NASA recently selected 15 visionary ideas for its NIAC (NASA Innovative Advanced Concepts) program which develops concepts to transform future missions. Chosen from companies and institutions across the United States, the 2025 Phase I awardees represent a wide range of aerospace concepts. The combined award for the 2025 concepts is a maximum of $2.625M in grants to evaluate technologies that could enable future aerospace missions.

Among the selected projects is Hy2PASS (Hydrogen Hybrid Power for Aviation Sustainable Systems), led by Phillip Ansell, University of Illinois, Urbana. The purpose of this program is to demonstrate the merits of hydrogen hybrid fuel cell/gas turbine engine power systems for sustainable commercial transport aircraft design and mission-optimized performance.

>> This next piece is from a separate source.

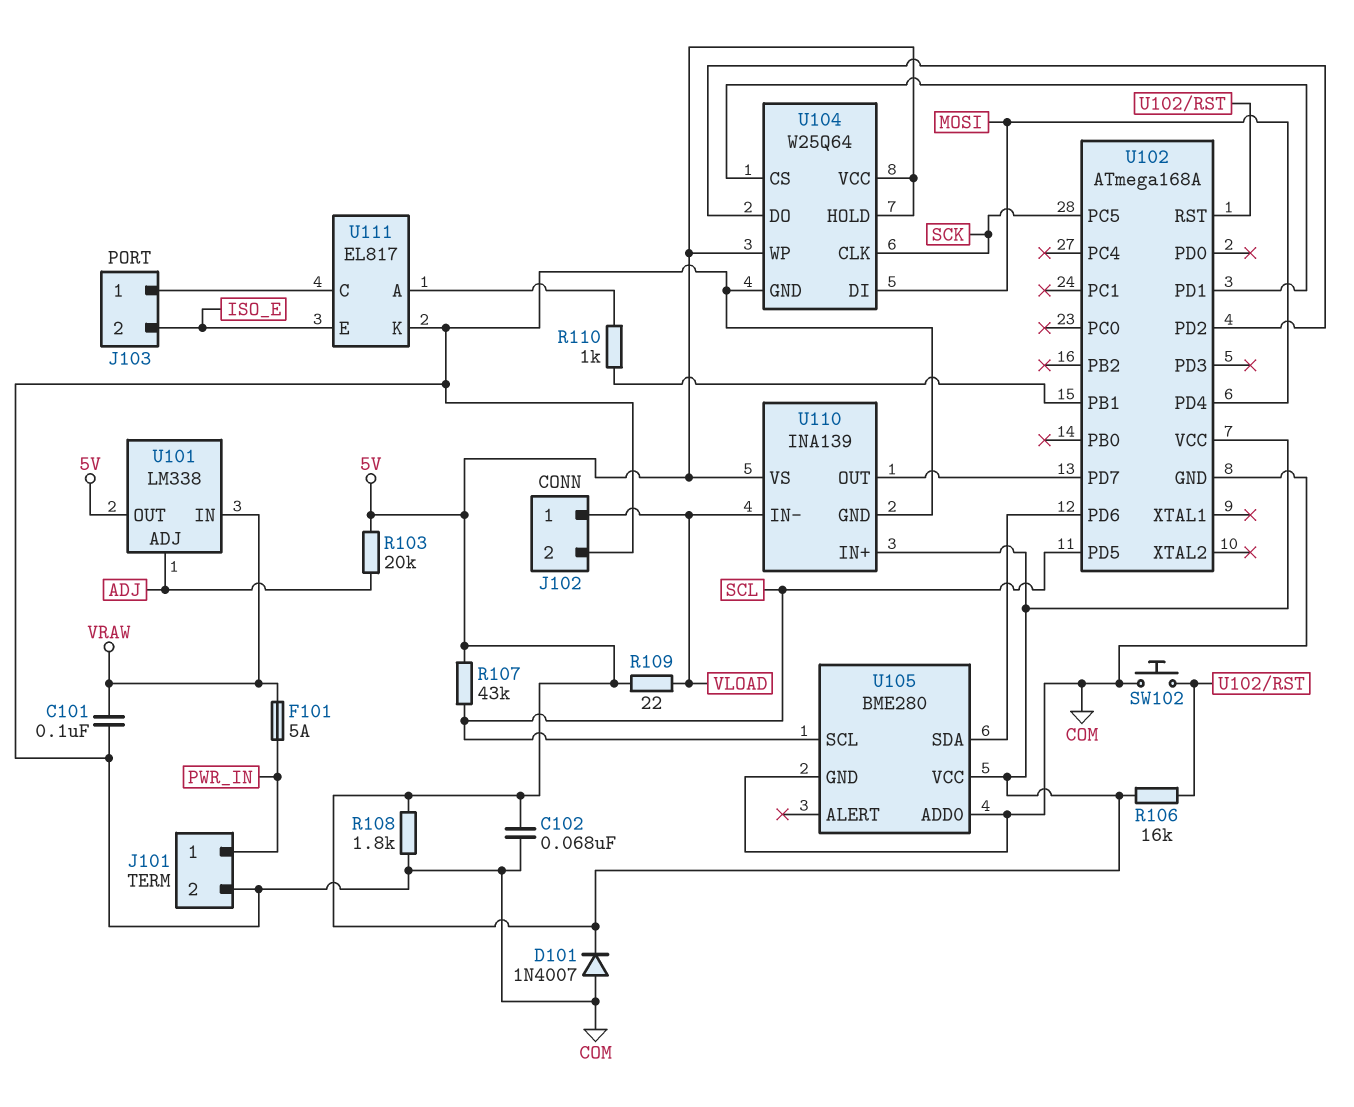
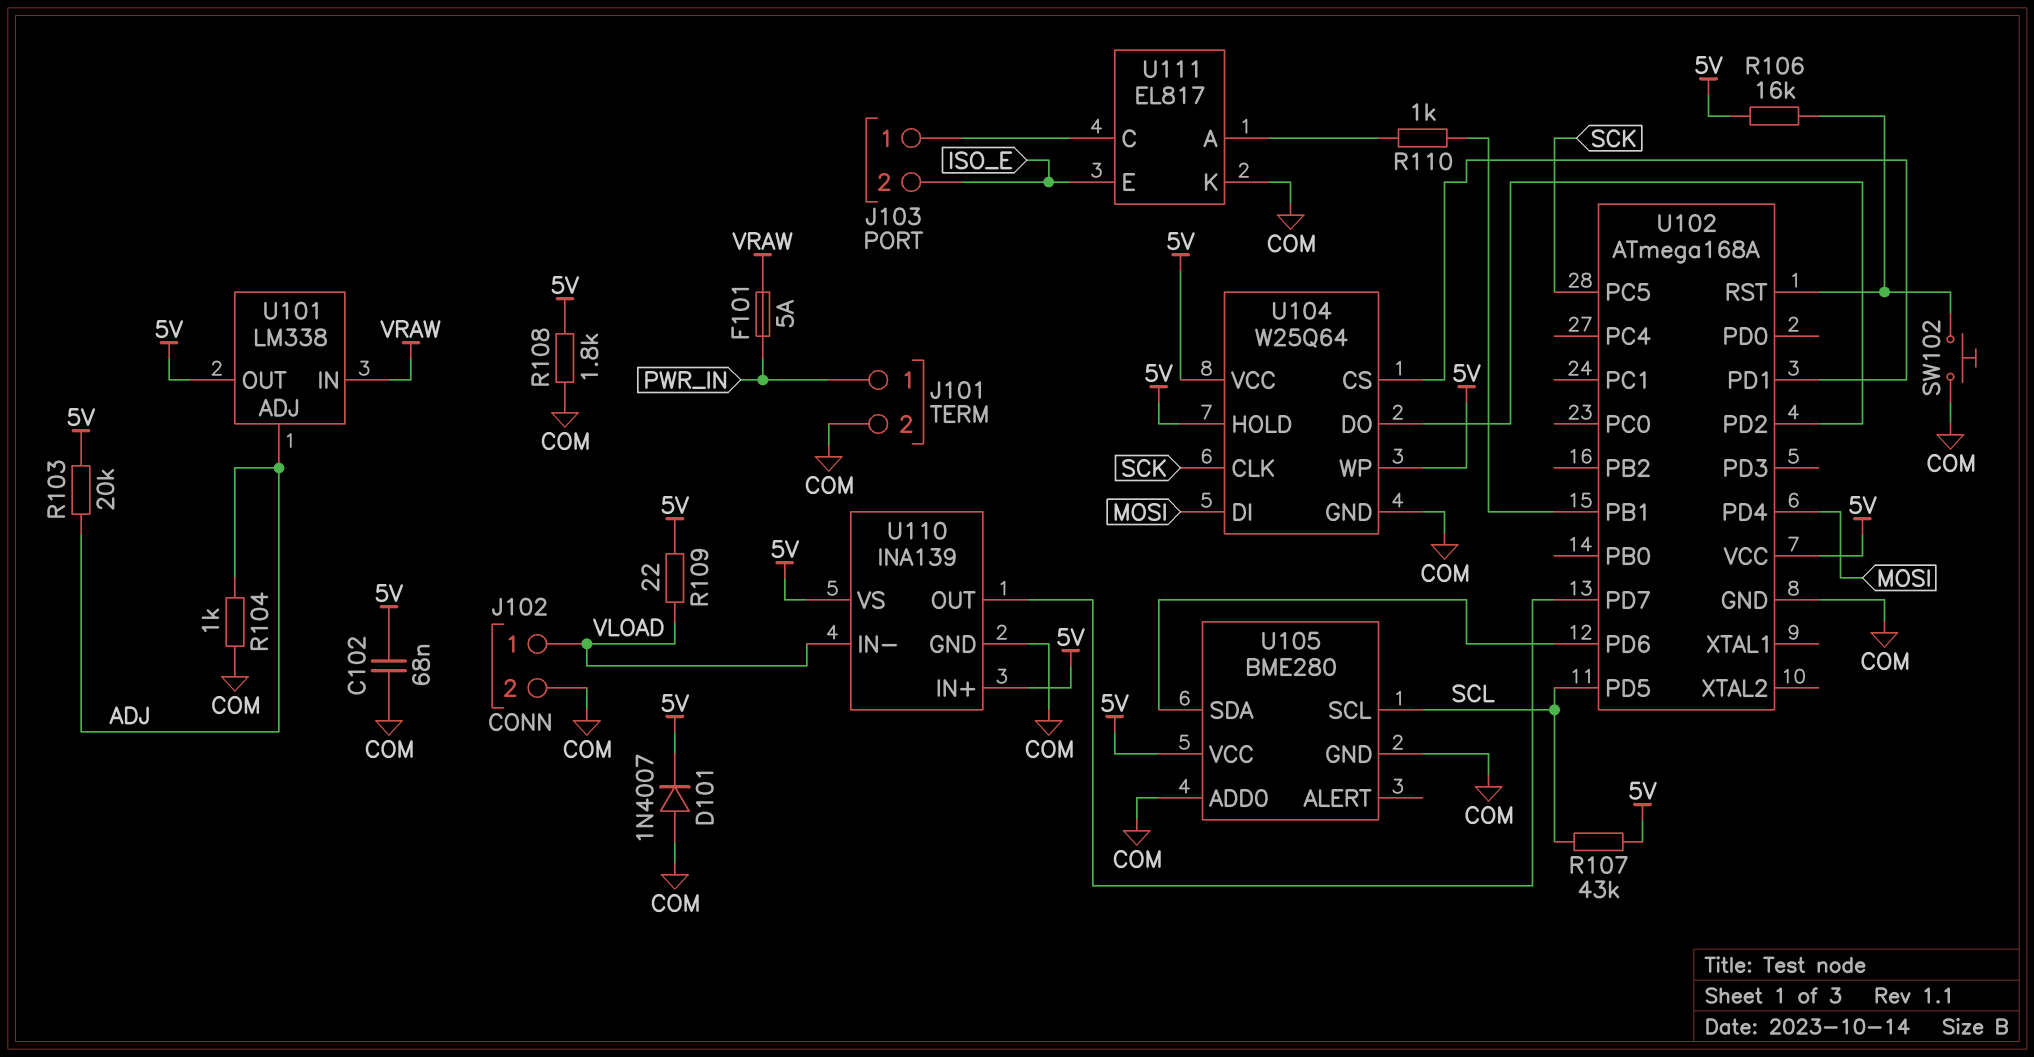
C101: 100nF (COM, VRAW) -> none
R104: none -> 1k (ADJ, COM)

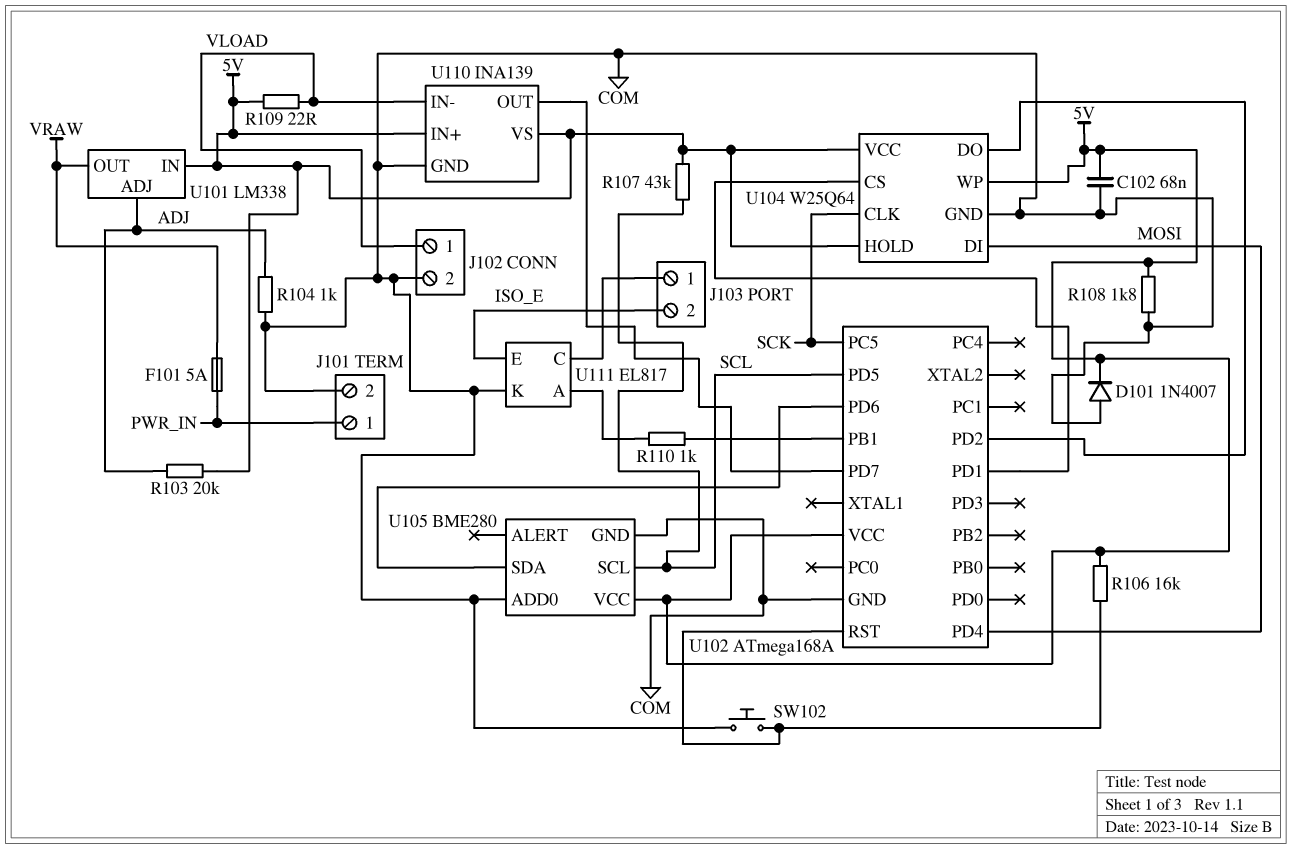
U101 pin IN: VRAW -> 5V
U101 pin OUT: 5V -> VRAW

The focus is on the specific architecture of hybridization, how it changes the fundamental elements of the aircraft integration, and how these holistic design changes can be leveraged to result simultaneously in large reductions in mission energy required while practically introducing a zero-emissions solution.

Artist concept highlighting the novel approach proposed by the 2025 NIAC awarded selection of Hydrogen Hybrid Power for Aviation Sustainable Systems (Hy2PASS). NASA/Phillip Ansel

Instead of combining electrical power between a fuel cell stack and hydrogen turbogenerator or combining mechanical power between a fuel cell-driven motor coupled to turbine spool, this architecture will feature hybridization through air handling.

The fuel cell is used to power an electrically driven compressor which supplies the oxygen supply to the fuel cell cathode, as well as the burner of the gas turbine, removing the need for a core compressor stages in the thermal engine.

The mechanical uncoupling of the compressor from the turbine allows the compressor to be operated fully independently from the turbine stages, which in turn allows the compressor to be operated at variable overall pressure ratios.

This Hy2PASS system enables new performance capabilities for aircraft, which can be used for new mission-optimized aircraft architectures.